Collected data
++++++++++
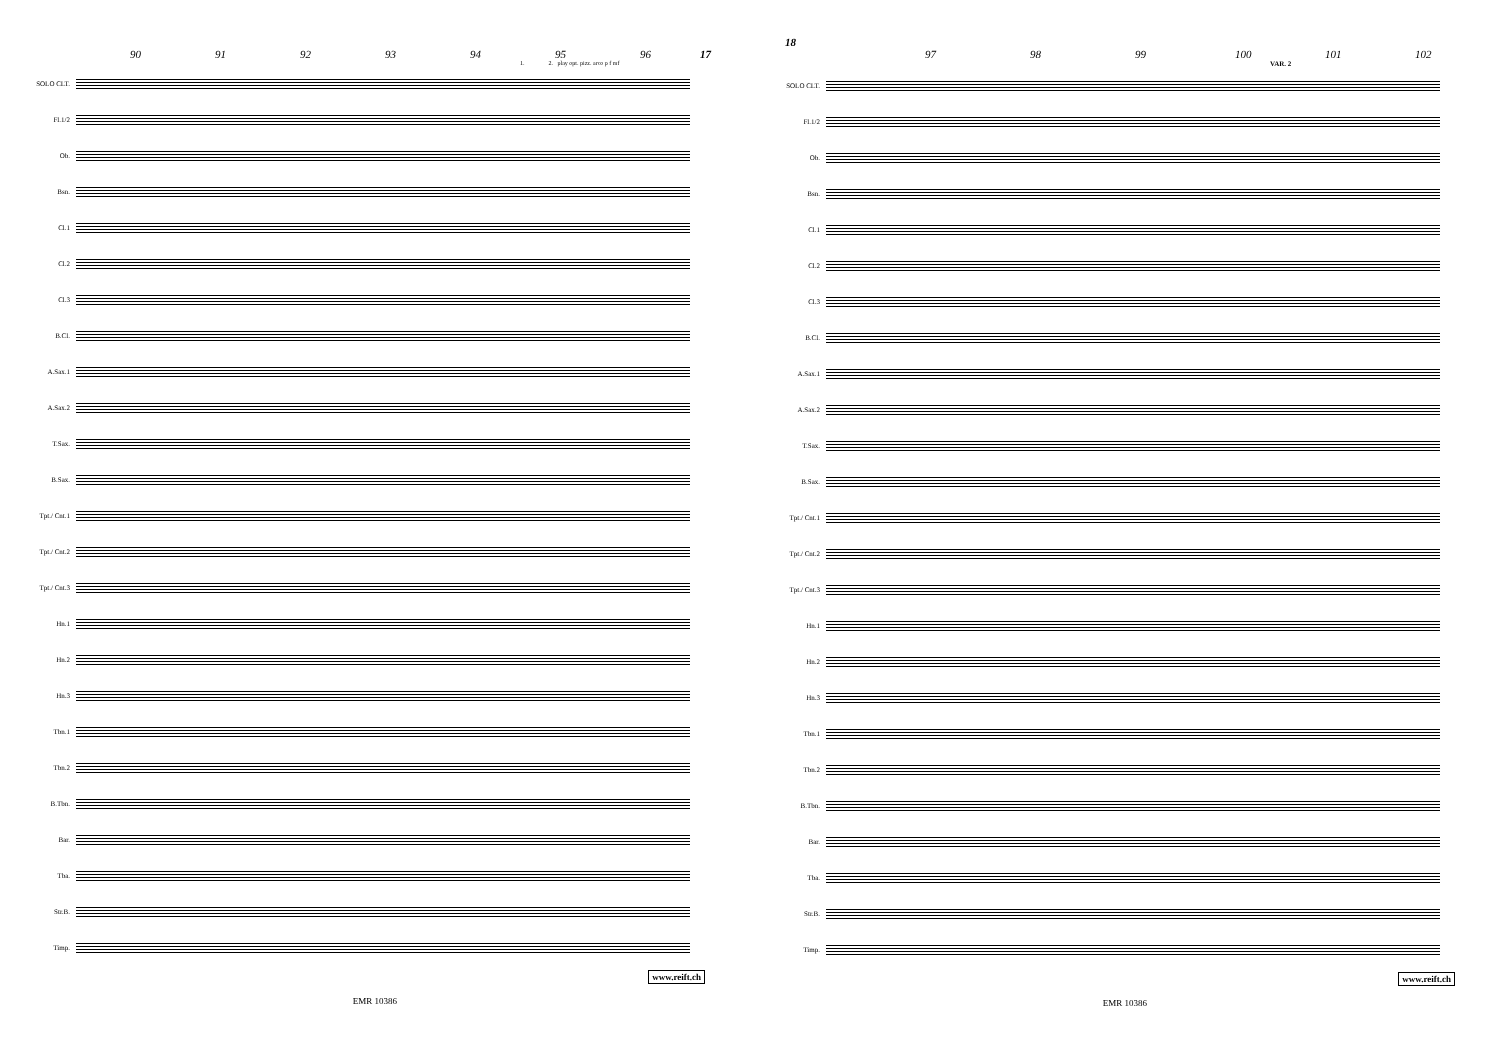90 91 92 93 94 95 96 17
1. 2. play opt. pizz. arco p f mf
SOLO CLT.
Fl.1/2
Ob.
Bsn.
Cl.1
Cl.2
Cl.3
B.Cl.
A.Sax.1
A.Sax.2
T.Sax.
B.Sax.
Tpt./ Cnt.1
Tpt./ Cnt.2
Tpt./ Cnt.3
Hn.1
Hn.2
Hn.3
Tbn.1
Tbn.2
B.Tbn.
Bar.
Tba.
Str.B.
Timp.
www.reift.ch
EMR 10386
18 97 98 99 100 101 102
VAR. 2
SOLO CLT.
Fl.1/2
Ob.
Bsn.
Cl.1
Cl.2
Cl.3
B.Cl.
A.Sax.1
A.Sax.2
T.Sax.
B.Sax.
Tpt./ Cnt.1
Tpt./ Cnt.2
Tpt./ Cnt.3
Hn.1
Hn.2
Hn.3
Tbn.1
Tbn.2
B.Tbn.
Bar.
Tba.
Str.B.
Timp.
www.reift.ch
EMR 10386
++++++++++
Nothing but an exact repeat of the records, pictures excluded, belongs in the answer.

• **TASK OUTPUT**:
90 91 92 93 94 95 96 17
1. 2. play opt. pizz. arco p f mf
SOLO CLT.
Fl.1/2
Ob.
Bsn.
Cl.1
Cl.2
Cl.3
B.Cl.
A.Sax.1
A.Sax.2
T.Sax.
B.Sax.
Tpt./ Cnt.1
Tpt./ Cnt.2
Tpt./ Cnt.3
Hn.1
Hn.2
Hn.3
Tbn.1
Tbn.2
B.Tbn.
Bar.
Tba.
Str.B.
Timp.
www.reift.ch
EMR 10386
18 97 98 99 100 101 102
VAR. 2
SOLO CLT.
Fl.1/2
Ob.
Bsn.
Cl.1
Cl.2
Cl.3
B.Cl.
A.Sax.1
A.Sax.2
T.Sax.
B.Sax.
Tpt./ Cnt.1
Tpt./ Cnt.2
Tpt./ Cnt.3
Hn.1
Hn.2
Hn.3
Tbn.1
Tbn.2
B.Tbn.
Bar.
Tba.
Str.B.
Timp.
www.reift.ch
EMR 10386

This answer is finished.